ACTIVITY: Among the entries that follow, find the lines holding "Luis" and say how many there are, with no other words.

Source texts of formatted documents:
+===+

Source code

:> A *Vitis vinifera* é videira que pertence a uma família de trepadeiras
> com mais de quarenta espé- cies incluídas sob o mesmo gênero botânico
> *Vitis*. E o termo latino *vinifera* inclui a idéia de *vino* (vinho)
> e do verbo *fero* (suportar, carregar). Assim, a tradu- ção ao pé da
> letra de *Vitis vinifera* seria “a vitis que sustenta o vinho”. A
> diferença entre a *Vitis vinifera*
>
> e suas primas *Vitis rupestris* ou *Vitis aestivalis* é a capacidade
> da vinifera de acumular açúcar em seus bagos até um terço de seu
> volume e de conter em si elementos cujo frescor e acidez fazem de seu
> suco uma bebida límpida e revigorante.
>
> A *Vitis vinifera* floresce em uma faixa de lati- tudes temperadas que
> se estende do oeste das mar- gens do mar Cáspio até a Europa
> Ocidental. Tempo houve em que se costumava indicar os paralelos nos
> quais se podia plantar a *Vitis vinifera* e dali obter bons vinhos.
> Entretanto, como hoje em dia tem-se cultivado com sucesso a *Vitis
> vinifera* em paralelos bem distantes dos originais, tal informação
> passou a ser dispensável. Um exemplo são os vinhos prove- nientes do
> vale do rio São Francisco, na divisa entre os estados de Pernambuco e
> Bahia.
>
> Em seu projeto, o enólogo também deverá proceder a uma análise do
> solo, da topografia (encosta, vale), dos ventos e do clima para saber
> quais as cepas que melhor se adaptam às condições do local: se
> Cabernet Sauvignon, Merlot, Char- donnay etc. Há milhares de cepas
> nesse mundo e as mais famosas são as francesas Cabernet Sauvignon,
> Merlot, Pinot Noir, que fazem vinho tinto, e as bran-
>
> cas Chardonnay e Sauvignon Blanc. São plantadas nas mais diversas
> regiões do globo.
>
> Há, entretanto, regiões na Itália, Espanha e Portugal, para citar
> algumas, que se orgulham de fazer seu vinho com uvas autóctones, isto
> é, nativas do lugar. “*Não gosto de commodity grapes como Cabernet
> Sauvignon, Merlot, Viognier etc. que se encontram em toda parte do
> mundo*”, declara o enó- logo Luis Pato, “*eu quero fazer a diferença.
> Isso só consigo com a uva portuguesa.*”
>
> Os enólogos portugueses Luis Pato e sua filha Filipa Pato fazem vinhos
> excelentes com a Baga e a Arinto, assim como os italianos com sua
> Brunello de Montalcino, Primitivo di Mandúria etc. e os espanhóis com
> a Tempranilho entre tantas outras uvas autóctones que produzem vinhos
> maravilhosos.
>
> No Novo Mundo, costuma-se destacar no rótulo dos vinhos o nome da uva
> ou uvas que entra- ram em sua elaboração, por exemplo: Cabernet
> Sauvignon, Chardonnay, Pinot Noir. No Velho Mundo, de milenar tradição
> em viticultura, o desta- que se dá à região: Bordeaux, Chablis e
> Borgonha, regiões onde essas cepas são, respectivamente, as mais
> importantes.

+===+

SOLUTION FOR THIS PROBLEM: 2